Listed entries.
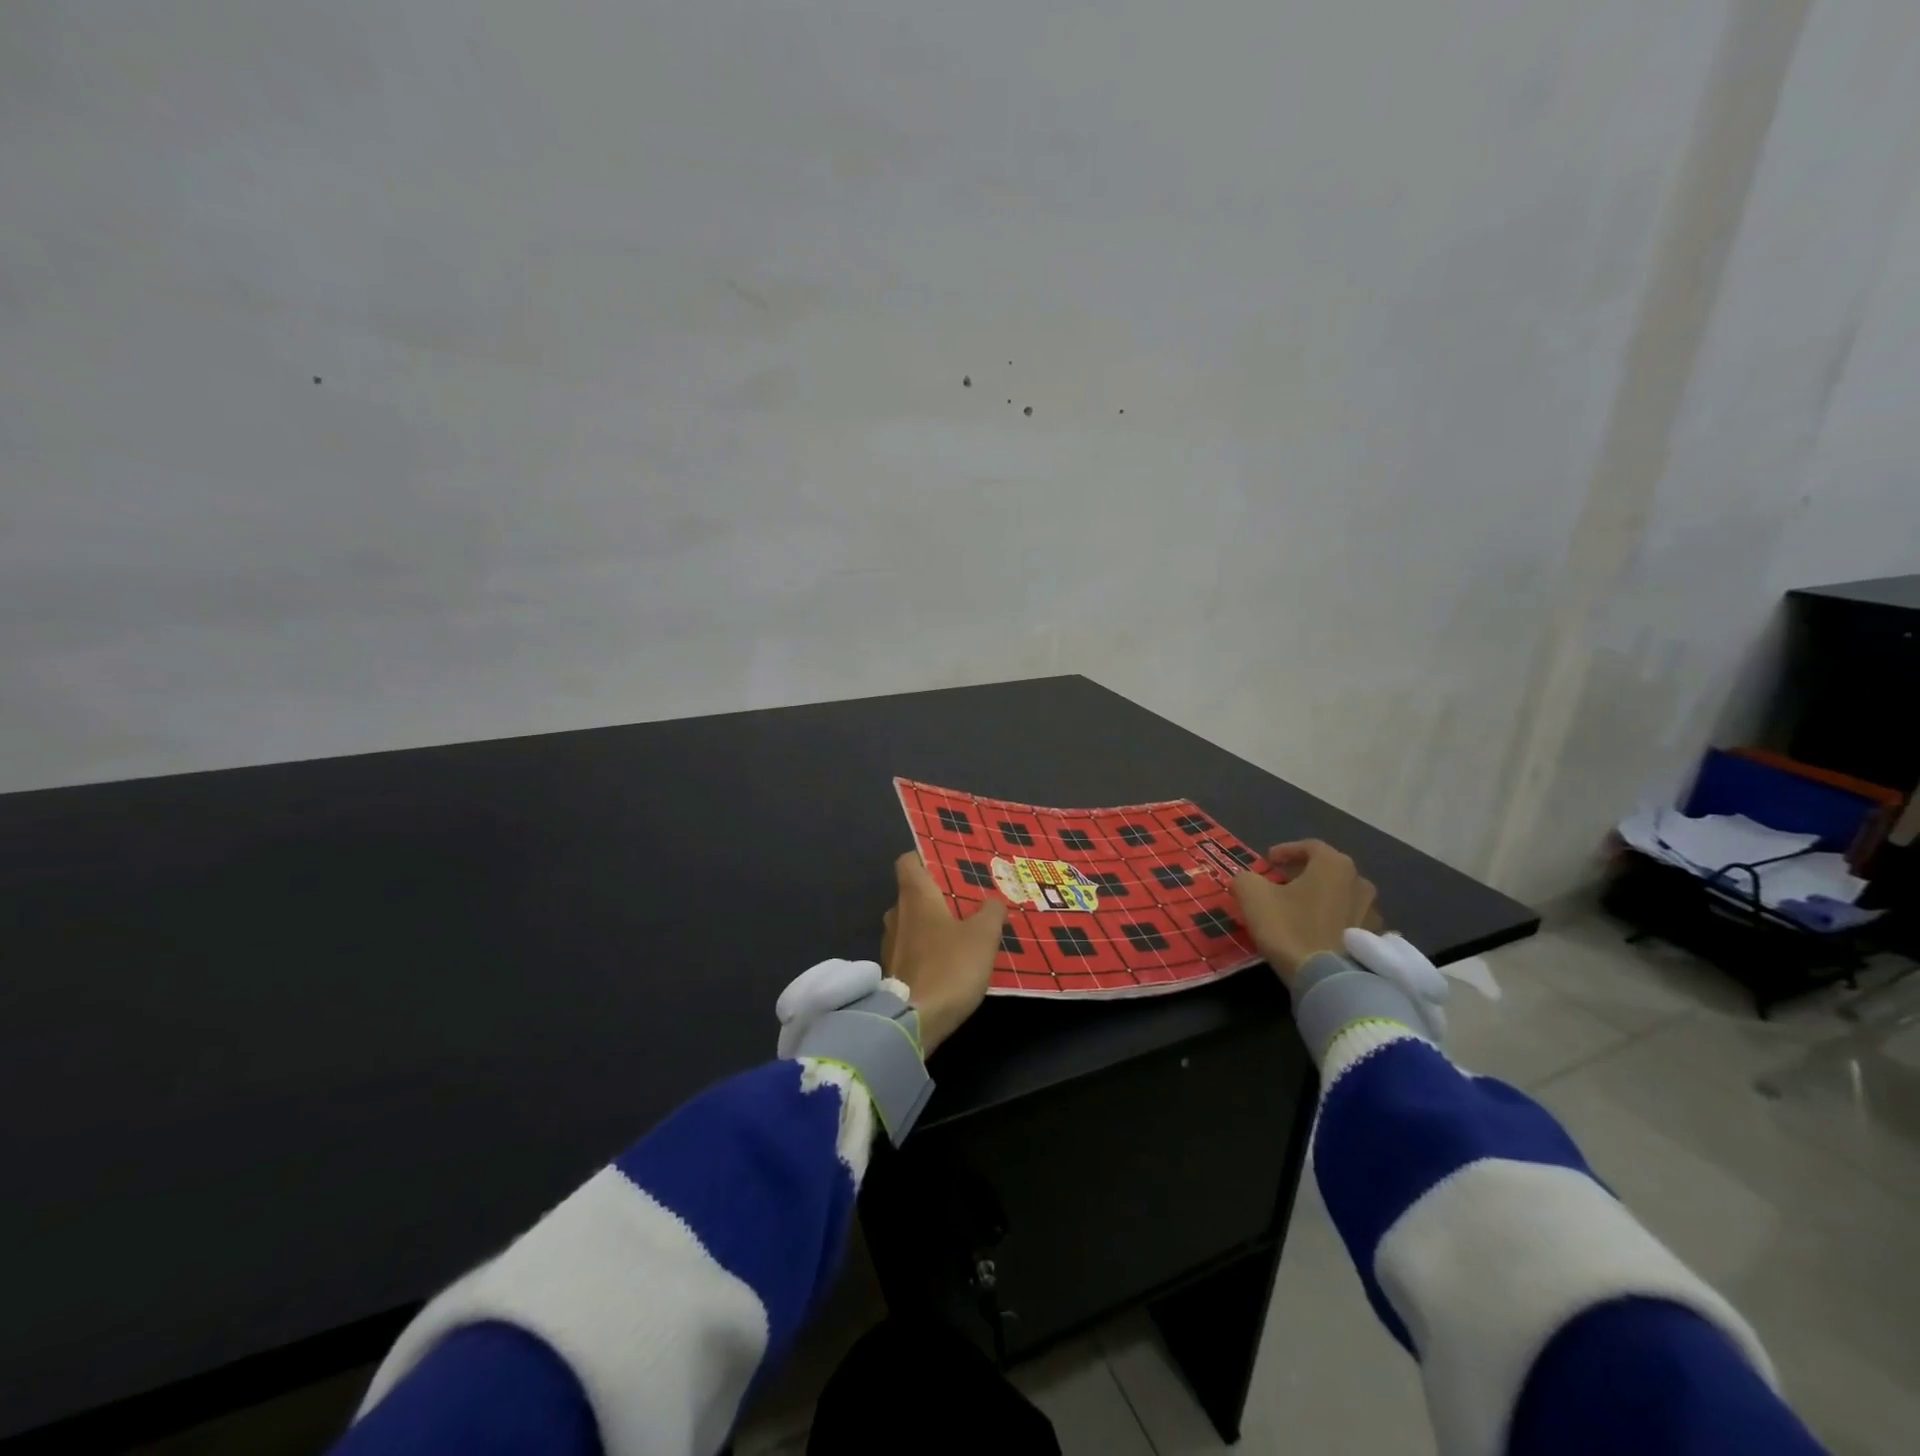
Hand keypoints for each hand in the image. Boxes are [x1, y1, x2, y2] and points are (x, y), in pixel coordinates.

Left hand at [882, 852, 1008, 1055]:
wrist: (913, 1021)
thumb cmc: (949, 967)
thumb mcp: (983, 936)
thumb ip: (991, 912)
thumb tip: (993, 901)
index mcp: (914, 895)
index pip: (908, 861)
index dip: (925, 858)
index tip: (948, 864)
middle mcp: (896, 913)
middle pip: (913, 893)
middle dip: (937, 896)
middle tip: (968, 900)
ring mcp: (890, 944)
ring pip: (912, 923)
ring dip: (933, 925)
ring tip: (963, 931)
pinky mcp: (892, 971)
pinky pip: (911, 949)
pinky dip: (927, 950)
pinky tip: (950, 961)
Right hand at [1231, 840, 1378, 988]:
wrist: (1325, 979)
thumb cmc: (1289, 927)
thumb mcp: (1252, 894)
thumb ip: (1246, 877)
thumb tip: (1249, 880)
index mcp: (1334, 865)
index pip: (1310, 846)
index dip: (1286, 851)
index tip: (1268, 861)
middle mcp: (1360, 882)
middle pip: (1328, 870)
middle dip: (1304, 873)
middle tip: (1281, 882)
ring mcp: (1371, 912)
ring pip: (1341, 895)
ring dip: (1321, 897)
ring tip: (1299, 909)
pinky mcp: (1373, 939)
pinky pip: (1349, 920)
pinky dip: (1333, 919)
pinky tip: (1316, 931)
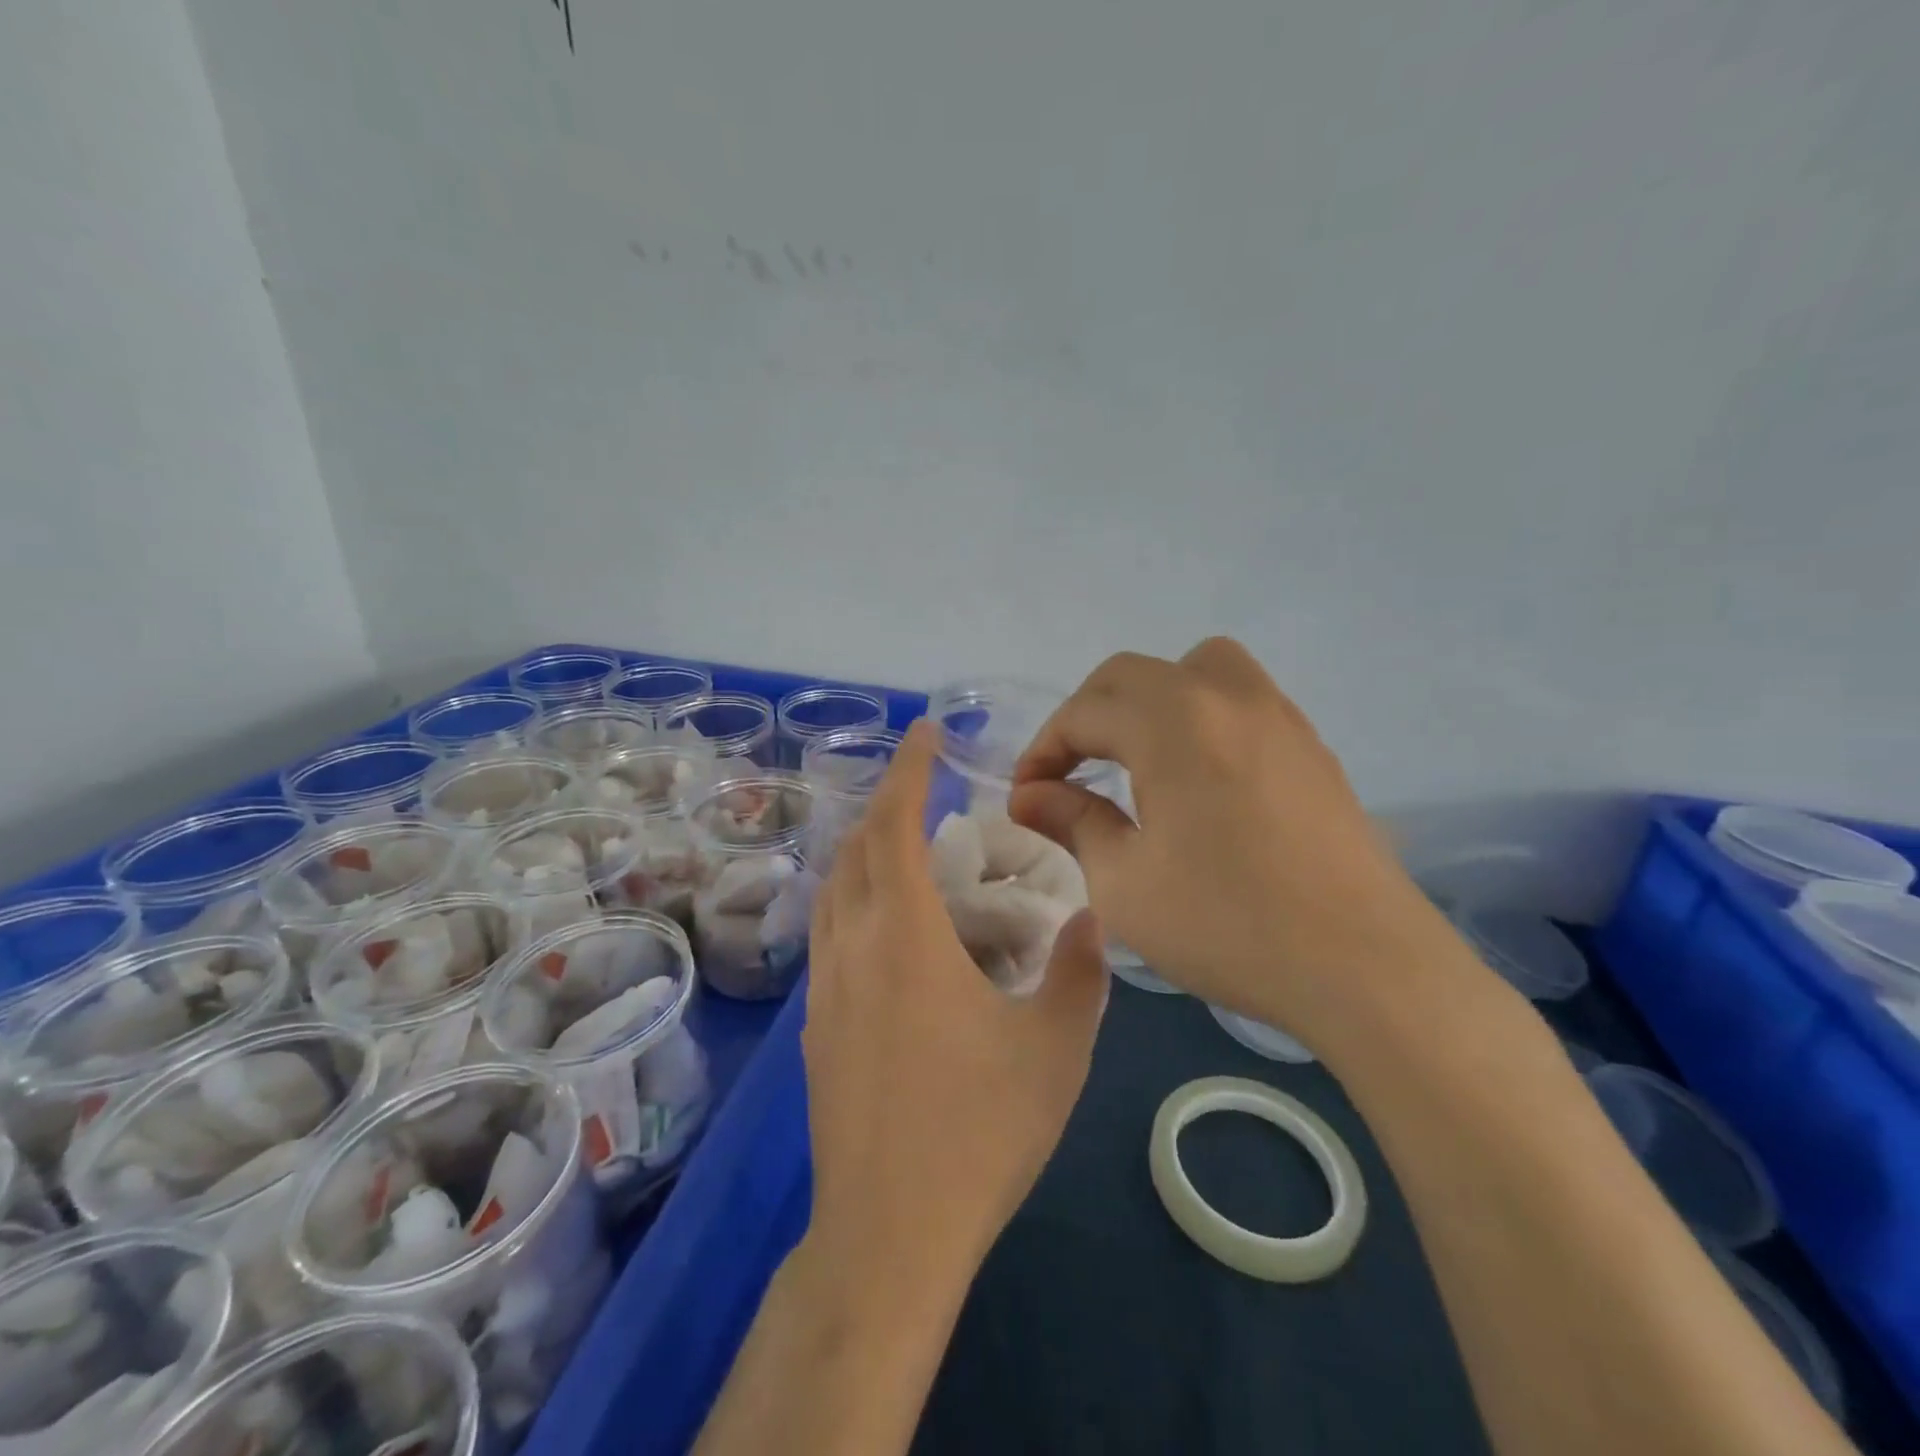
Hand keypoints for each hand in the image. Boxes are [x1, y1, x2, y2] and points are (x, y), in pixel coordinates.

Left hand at [803, 720, 1108, 1284]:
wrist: (888, 1232)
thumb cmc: (978, 1132)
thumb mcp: (1056, 1048)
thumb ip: (1079, 972)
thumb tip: (1088, 917)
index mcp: (904, 937)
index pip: (892, 824)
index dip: (907, 770)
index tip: (925, 734)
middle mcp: (852, 947)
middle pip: (855, 850)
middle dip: (887, 806)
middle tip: (931, 795)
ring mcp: (825, 989)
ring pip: (834, 891)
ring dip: (866, 854)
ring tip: (912, 851)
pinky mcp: (816, 1027)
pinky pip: (830, 934)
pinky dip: (857, 901)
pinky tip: (894, 931)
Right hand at [1010, 638, 1458, 1046]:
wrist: (1364, 967)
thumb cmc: (1227, 925)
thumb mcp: (1124, 883)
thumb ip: (1072, 822)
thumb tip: (1029, 796)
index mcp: (1172, 722)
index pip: (1084, 712)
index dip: (1043, 750)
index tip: (1027, 795)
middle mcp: (1225, 697)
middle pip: (1131, 676)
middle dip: (1087, 717)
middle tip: (1069, 773)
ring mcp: (1277, 716)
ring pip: (1195, 669)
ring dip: (1148, 701)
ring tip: (1136, 758)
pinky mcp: (1310, 746)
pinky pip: (1239, 699)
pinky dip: (1199, 716)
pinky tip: (1198, 778)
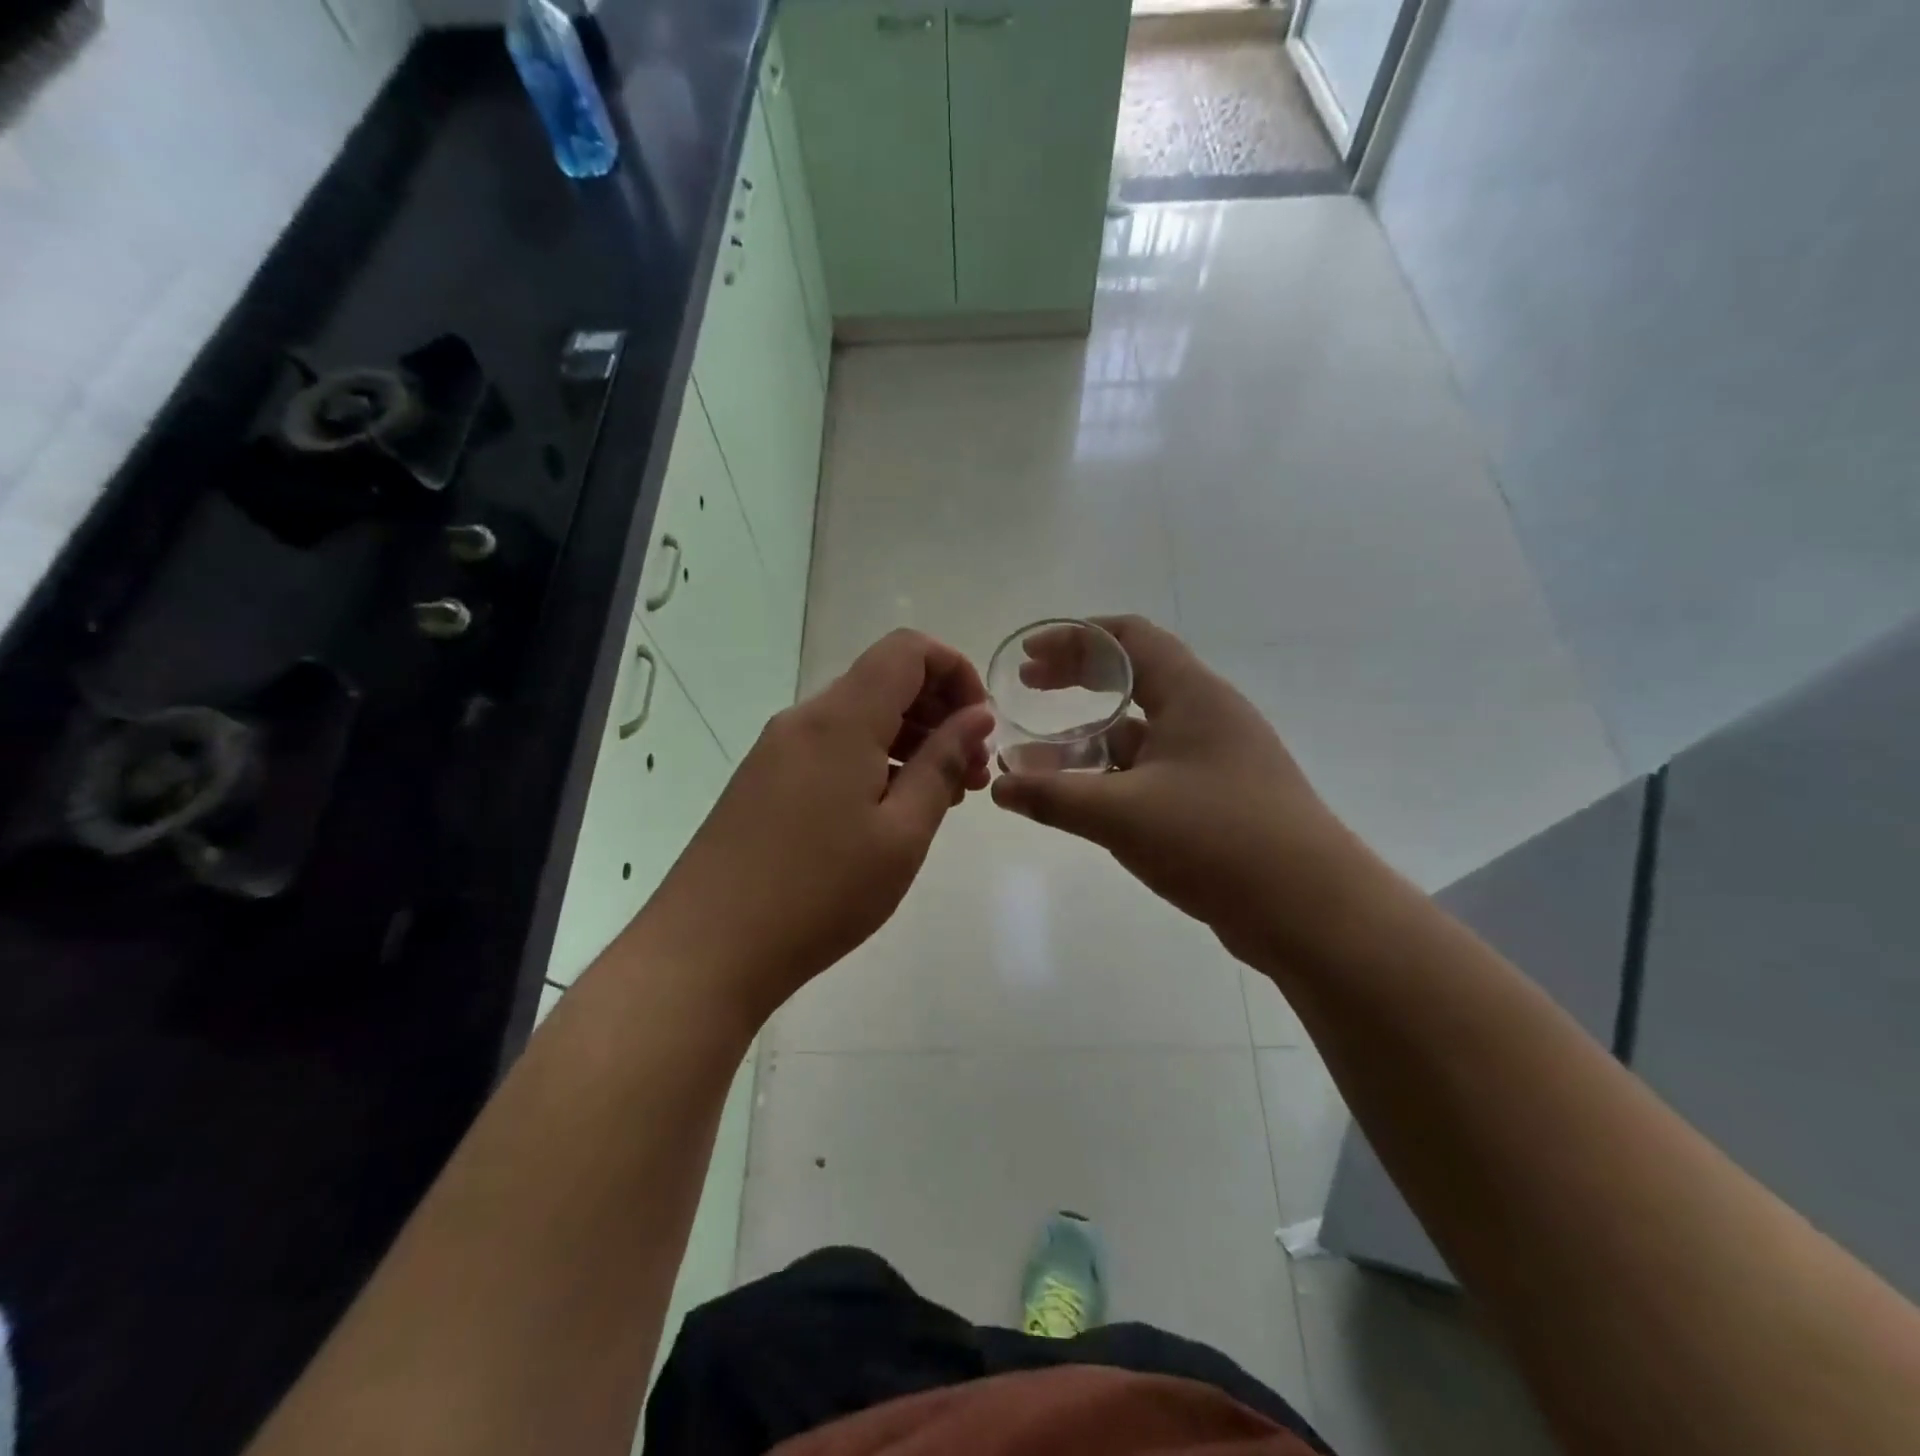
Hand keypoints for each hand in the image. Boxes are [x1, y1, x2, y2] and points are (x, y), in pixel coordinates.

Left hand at [635, 629, 992, 1023]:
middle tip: (972, 773)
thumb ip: (942, 764)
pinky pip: (832, 747)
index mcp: (841, 719)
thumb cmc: (819, 892)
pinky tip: (891, 812)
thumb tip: (976, 716)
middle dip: (939, 712)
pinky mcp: (764, 779)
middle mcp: (805, 718)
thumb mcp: (902, 833)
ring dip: (909, 740)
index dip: (955, 670)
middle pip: (884, 680)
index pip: (908, 650)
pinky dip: (873, 760)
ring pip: (859, 717)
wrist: (706, 949)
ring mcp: (778, 749)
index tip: (980, 725)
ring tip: (941, 798)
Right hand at [990, 616, 1378, 963]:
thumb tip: (998, 786)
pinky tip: (1078, 799)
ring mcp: (1213, 759)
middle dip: (1075, 679)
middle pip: (1132, 677)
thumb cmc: (1218, 840)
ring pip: (1139, 731)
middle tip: (1027, 687)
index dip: (1074, 637)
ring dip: (1087, 736)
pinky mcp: (1215, 799)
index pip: (1129, 638)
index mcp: (1192, 695)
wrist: (1311, 911)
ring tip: (1034, 754)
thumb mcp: (1123, 814)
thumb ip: (1054, 797)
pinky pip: (1151, 771)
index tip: (1029, 655)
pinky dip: (1110, 775)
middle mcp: (1206, 716)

What you have to do.
Repeat, word for word, the lines of the material above from the one holding "ring mcp: (1371, 912)" through the one holding "ring dip: (1148, 701)". Leave out pictures.

Solution to this problem.
ring mcp: (1371, 912)
ring pip: (1341, 895)
ring dip: (1321, 897)
ring tip: (1299, 909)
pinky mcp: (1373, 939)
pinky pip: (1349, 920)
pinky dip: (1333, 919)
pinky tip: (1316, 931)
Hand keypoints for each hand in the image. Boxes are [x1, y1, x2, y2] and points are (x, y), in pixel coordinates.

Left hand at [803, 720, 1108, 1284]:
wrist: (888, 1232)
thumb cmc: (978, 1132)
thumb mcp: (1056, 1048)
thumb ip: (1079, 972)
thumb tip: (1088, 917)
index mcp: (904, 937)
index pip: (892, 824)
index dip: (907, 770)
index tip: (925, 734)
middle mcp: (852, 947)
middle pip: (855, 850)
middle dip: (887, 806)
middle tip: (931, 795)
ring mcp: (825, 989)
ring pip: (834, 891)
ring dip: (866, 854)
ring tip: (912, 851)
pinky mcp: (816, 1027)
pinky pip: (830, 934)
pinky dip: (857, 901)
pinky tip: (894, 931)
Right hand at [1010, 638, 1458, 1046]:
wrist: (1364, 967)
thumb cmc: (1227, 925)
thumb mcp: (1124, 883)
thumb ip: (1072, 822)
thumb tip: (1029, 796)
index mcp: (1172, 722)
index pip: (1084, 712)
index dip: (1043, 750)
index tip: (1027, 795)
middle mcp: (1225, 697)
middle pip: (1131, 676)
middle dip: (1087, 717)
middle tip: (1069, 773)
ring mcp: (1277, 716)
ring pip: (1195, 669)
ring dip: (1148, 701)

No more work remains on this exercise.